An echo with contrast is actually two tests in one. The echo portion consists of obtaining images of your heart using ultrasound. For more information, go to the link at the bottom of this page. The contrast portion consists of utilizing normal saline solution that is injected into a vein in your arm. The saline helps to determine if there are any holes in your heart that would allow blood to go from the right side of your heart to the left side without first going through your lungs. These holes are called defects. The holes in the top part of the heart, the atrium, are called atrial septal defects. The holes in the bottom portion of the heart, the ventricles, are called ventricular septal defects.
Is there any special preparation for this test?
No. Please wear comfortable clothes for the procedure. The total time for the test to be completed is one hour.

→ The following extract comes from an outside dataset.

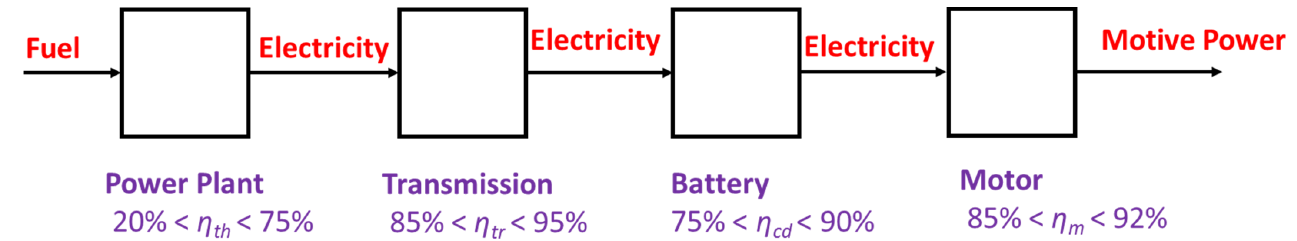
Figure 1. Energy transformation from a primary energy source to the EV motor.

What will happen during the procedure?
First, the echo technician will get you ready for the echo portion of the test. This will require you to disrobe from the waist up and put on a hospital gown. Then, the technician will take pictures of your heart using a special ultrasound machine. Following this, a small needle will be placed into your forearm area which is needed for the injection of the saline contrast. Then the technician will call for the cardiologist who will be present the entire time the contrast study is in progress. Once the cardiologist and nurse have arrived, the saline solution will be injected into the vein in your arm while they view the ultrasound machine. The cardiologist will be looking for holes in your heart and will let you know upon the test’s completion your results. After this, the needle will be removed and you may get dressed and leave the facility.